Issue 17737
Crawling: Super slow after a deletion
17737
Reporter: trobertson
Assignee: trobertson
Type: Bug
Summary: Crawling: Super slow after a deletion
Priority: Major
Resolution: Fixed
Status: Closed
Created: 2015-07-31 07:56:36.706
Updated: 2015-07-31 13:40:41.541
Resolved: 2015-07-31 13:40:41.47
Description: When records are deleted from a dataset, and then the dataset is recrawled, it brings the system to it's knees.
It runs at around 15/s showing this in the logs:
{code}
Could not retrieve Fragment with key [812995720] even though it exists in lookup table - deleting lookup and inserting Fragment as NEW.
{code}
When you 5 million records this blocks crawling for 90+ hours which is not acceptable.

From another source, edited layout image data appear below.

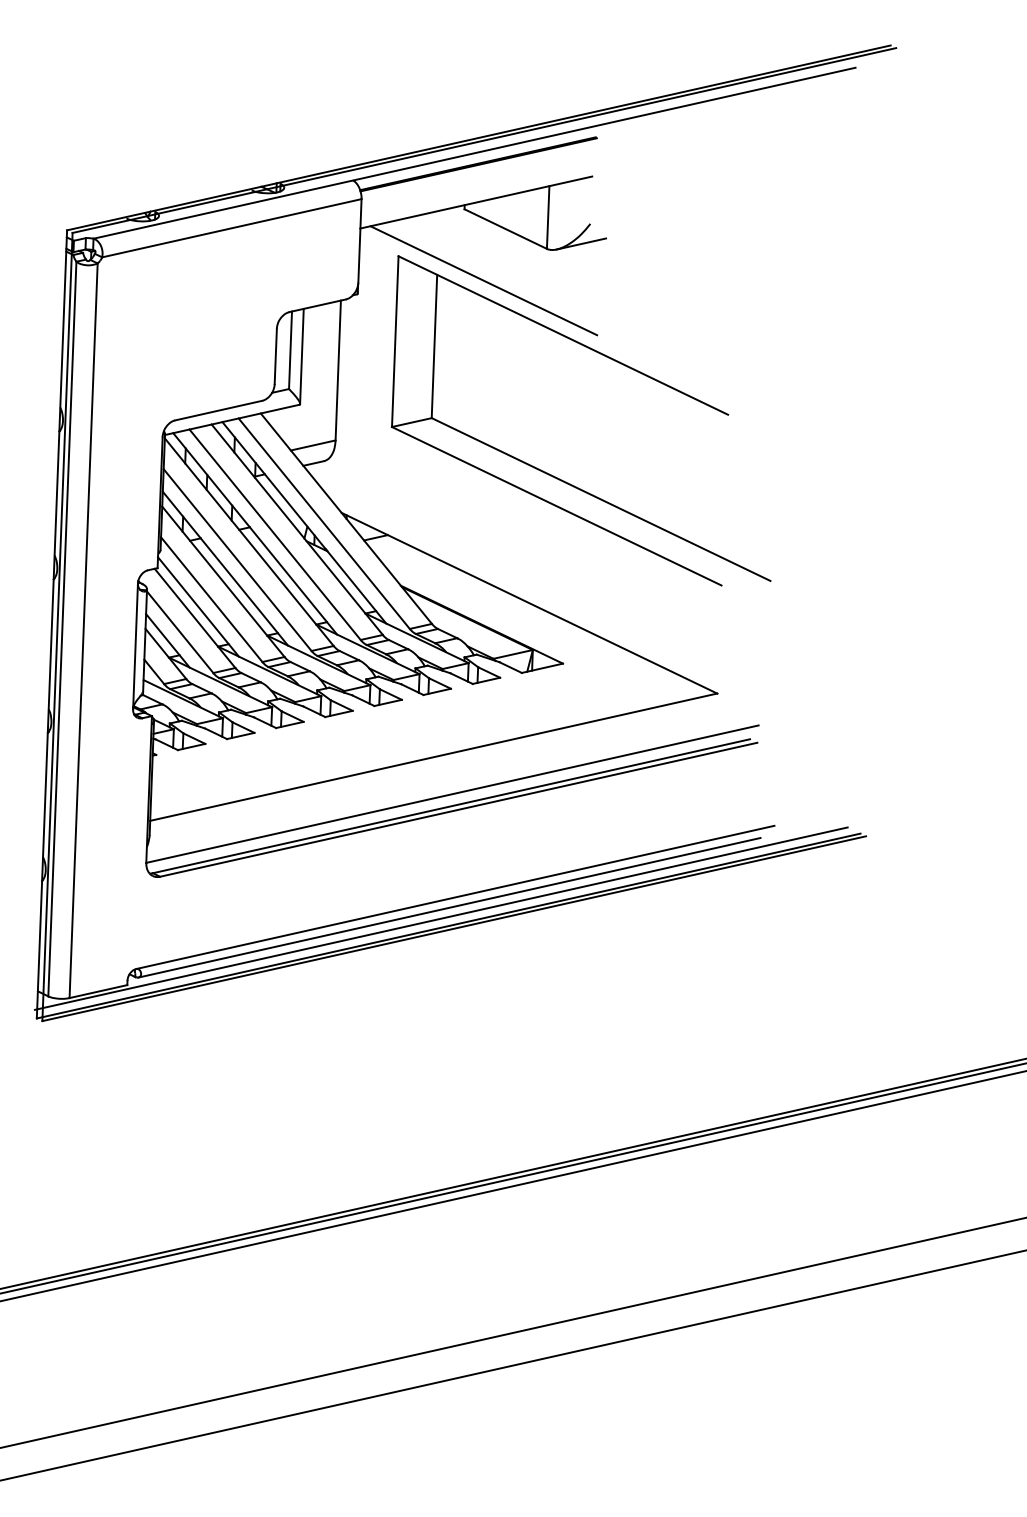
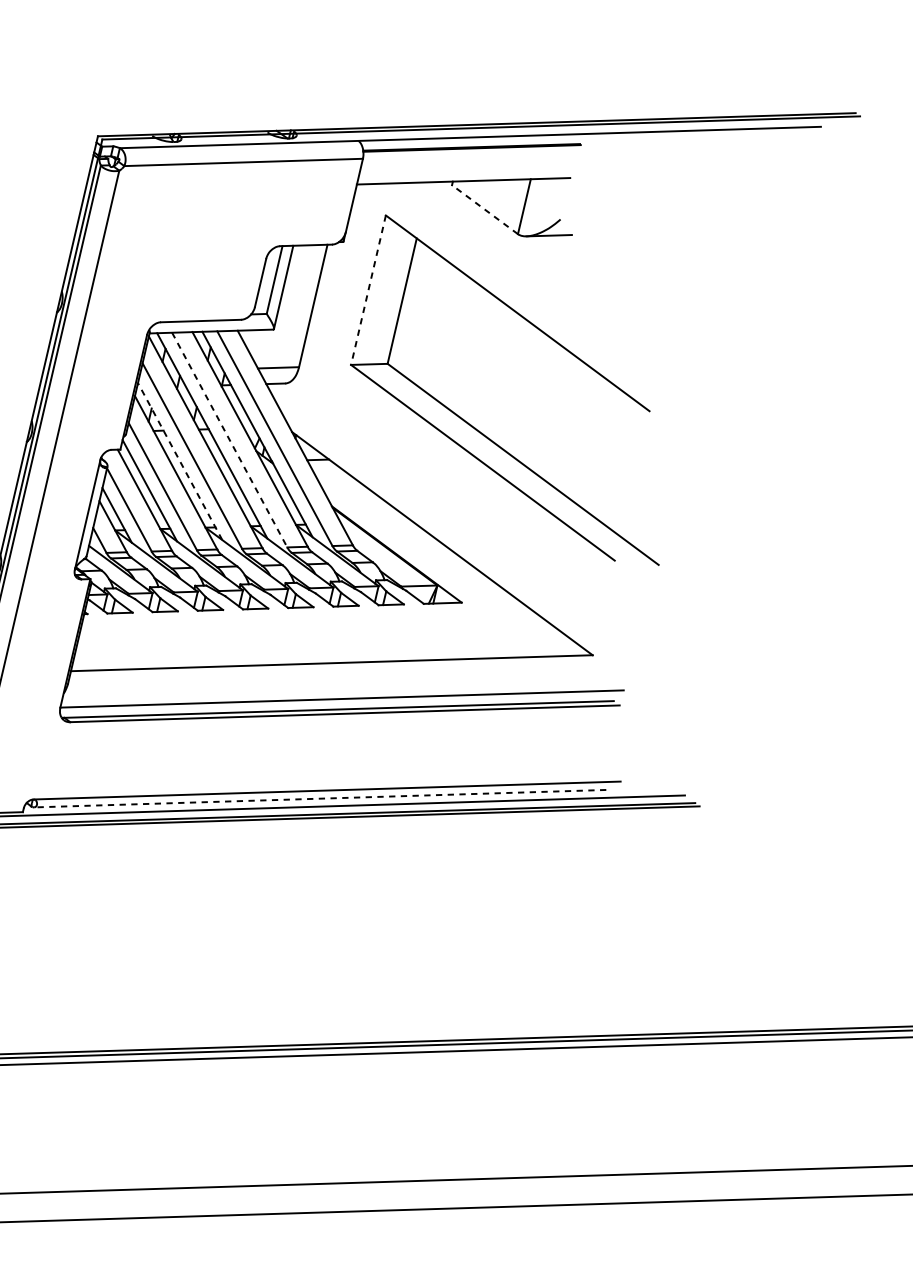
line: (505, 229) -> (484, 210), solid -> dashed
line: (483, 280) -> (456, 251), removed
line: (395, 342) -> (368, 290), solid -> dashed
line: (275, 534) -> (230, 439), solid -> dashed
line: (225, 568) -> (180, 461), solid -> dashed
line: (449, 907) -> (320, 798), solid -> dashed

If we can't speed this up, we should just remove all lookups on a delete, knowing that we can't restore records with the same id.
CC [~omeyn]
]]>
Author: trobertson@gbif.org
Comment: This happens because of POR-995 which is blocked by POR-989. I am fixing all 3
Created: 2015-07-31 11:15:04.546
Updated: 2015-07-31 11:15:04.546
Author: trobertson@gbif.org
Created: 2015-07-31 13:40:41.539
Updated: 2015-07-31 13:40:41.539
With https://github.com/gbif/occurrence/commit/df8f062e7c3904d5f8600507ede7ecc96aadca48
The slowness came because occurrenceID was never deleted.